**Extrait choisi**
* * * * * * *

Makri réplique à Sellal: « L’armée n’est pas au service des hommes d’affaires»
Le chef de file du Mouvement de la société pour la paix (MSP), Abderrazak Makri a indiqué dimanche que l’institution militaire devrait accompagner la transition vers la souveraineté populaire et le consensus entre les différentes forces nationales.
« La transition de la gouvernance militaire vers la gouvernance d’hommes d’affaires est indésirable par les Algériens », a écrit Makri sur sa page facebook.
« Cette transition vers des hommes d’affaires comme Trump est le pire scénario qui pourrait arriver en Algérie», a-t-il indiqué en réponse à la déclaration du premier ministre, Abdelmalek Sellal, qui estime que Donald Trump ait remporté l’élection présidentielle américaine grâce à ses efforts.

* * * * * * *

**Consignes**
a) D'après l'article sur la réplique de Makri à Sellal, quel mouvement Abderrazak Makri dirige-t-il ?
b) Recopiez dans l'article le passage allant de « Makri réplique à » jusqu'à « sa page facebook. ».

**Enregistrements affichés**

* * * * * * *

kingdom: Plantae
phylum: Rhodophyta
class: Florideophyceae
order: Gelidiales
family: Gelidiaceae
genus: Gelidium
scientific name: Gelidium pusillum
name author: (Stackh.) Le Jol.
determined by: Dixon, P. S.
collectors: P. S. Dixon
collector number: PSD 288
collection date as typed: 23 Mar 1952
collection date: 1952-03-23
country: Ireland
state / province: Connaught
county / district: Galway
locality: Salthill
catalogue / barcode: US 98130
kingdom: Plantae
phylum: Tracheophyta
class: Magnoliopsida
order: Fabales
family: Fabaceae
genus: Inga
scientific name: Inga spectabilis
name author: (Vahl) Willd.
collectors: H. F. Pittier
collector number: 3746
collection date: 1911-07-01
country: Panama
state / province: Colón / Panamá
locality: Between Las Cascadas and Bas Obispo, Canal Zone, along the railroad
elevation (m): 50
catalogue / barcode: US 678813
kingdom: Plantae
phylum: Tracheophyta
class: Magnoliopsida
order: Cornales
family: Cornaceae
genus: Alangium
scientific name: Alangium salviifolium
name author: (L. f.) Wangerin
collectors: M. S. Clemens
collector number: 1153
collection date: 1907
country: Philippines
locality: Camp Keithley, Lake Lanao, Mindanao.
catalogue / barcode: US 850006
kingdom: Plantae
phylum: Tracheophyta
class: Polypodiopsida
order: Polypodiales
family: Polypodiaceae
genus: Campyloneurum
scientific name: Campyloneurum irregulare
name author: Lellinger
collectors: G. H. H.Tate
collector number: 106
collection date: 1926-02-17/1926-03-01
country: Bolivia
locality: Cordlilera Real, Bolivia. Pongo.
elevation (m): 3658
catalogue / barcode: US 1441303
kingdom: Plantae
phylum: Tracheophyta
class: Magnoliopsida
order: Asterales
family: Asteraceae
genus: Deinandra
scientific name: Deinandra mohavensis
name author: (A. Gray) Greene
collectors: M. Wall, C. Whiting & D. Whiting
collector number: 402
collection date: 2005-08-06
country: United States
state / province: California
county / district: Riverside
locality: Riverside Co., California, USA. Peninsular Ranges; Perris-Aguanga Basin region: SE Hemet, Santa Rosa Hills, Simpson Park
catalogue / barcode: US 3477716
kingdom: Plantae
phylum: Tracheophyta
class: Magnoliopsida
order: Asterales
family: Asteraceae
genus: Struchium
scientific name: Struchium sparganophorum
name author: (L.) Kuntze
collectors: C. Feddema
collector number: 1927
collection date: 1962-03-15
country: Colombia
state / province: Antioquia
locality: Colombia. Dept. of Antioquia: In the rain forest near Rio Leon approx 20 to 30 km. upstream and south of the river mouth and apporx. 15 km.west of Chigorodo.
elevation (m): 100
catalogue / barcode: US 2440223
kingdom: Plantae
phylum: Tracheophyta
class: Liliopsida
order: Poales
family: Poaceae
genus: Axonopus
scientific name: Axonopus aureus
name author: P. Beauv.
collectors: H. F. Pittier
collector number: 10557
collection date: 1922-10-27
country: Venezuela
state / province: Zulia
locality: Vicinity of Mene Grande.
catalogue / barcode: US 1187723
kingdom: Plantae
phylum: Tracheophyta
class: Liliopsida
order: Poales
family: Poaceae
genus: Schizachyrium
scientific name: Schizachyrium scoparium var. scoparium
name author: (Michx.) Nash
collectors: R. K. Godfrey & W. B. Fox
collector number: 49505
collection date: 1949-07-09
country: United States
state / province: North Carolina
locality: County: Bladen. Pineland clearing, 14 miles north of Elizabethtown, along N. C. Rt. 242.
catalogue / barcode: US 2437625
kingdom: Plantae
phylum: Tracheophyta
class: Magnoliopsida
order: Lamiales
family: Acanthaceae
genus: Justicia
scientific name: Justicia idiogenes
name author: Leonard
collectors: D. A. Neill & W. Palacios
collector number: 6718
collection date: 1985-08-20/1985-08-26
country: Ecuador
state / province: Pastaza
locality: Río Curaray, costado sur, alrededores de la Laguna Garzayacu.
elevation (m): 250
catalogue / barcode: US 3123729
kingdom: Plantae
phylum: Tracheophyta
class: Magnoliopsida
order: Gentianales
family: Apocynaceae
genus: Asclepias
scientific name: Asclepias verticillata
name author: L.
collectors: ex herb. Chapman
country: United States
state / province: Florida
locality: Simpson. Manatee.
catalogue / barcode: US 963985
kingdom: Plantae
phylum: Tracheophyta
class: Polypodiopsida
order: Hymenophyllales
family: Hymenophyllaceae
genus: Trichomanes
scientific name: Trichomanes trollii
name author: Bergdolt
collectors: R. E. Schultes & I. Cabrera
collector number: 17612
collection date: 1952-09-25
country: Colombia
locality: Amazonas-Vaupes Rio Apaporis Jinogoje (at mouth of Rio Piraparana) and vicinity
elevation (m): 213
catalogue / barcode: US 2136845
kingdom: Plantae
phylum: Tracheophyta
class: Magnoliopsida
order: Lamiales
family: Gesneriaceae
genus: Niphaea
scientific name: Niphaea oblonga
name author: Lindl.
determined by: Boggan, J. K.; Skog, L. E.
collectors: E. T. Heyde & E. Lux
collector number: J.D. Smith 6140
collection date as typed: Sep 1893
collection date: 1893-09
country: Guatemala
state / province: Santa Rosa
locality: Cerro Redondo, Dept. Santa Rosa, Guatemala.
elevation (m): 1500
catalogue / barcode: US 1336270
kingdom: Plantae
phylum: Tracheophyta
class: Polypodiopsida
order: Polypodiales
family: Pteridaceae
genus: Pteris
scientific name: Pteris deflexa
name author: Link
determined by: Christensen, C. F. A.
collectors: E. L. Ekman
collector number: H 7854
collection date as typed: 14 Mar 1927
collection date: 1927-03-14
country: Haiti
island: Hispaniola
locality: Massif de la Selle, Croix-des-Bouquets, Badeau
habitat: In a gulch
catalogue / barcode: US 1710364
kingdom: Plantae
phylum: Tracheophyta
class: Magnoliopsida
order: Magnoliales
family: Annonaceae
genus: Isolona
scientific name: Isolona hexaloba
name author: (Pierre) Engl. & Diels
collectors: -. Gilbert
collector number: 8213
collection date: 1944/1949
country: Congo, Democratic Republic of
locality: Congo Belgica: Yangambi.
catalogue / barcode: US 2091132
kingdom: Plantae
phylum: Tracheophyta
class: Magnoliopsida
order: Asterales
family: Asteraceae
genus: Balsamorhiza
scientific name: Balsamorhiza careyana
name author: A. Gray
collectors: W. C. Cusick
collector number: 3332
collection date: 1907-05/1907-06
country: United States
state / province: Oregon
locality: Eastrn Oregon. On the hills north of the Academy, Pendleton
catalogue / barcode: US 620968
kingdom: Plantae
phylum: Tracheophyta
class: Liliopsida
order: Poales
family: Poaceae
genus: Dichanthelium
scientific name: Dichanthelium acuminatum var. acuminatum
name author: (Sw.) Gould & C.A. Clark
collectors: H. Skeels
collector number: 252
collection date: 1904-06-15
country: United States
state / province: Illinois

* * * * * * *

**Résultats par consigne**
a) Le Mouvement de la société pour la paix (MSP).

b)
Makri réplique à Sellal: « L’armée n’est pas au service des hommes d’affaires»
Le chef de file du Mouvement de la société pour la paix (MSP), Abderrazak Makri a indiqué dimanche que l’institution militaire devrait accompagner la transition vers la souveraineté populaire et le consensus entre les différentes forces nationales.
« La transition de la gouvernance militaire vers la gouvernance d’hommes d’affaires est indésirable par les Algériens », a écrit Makri sur sa page facebook.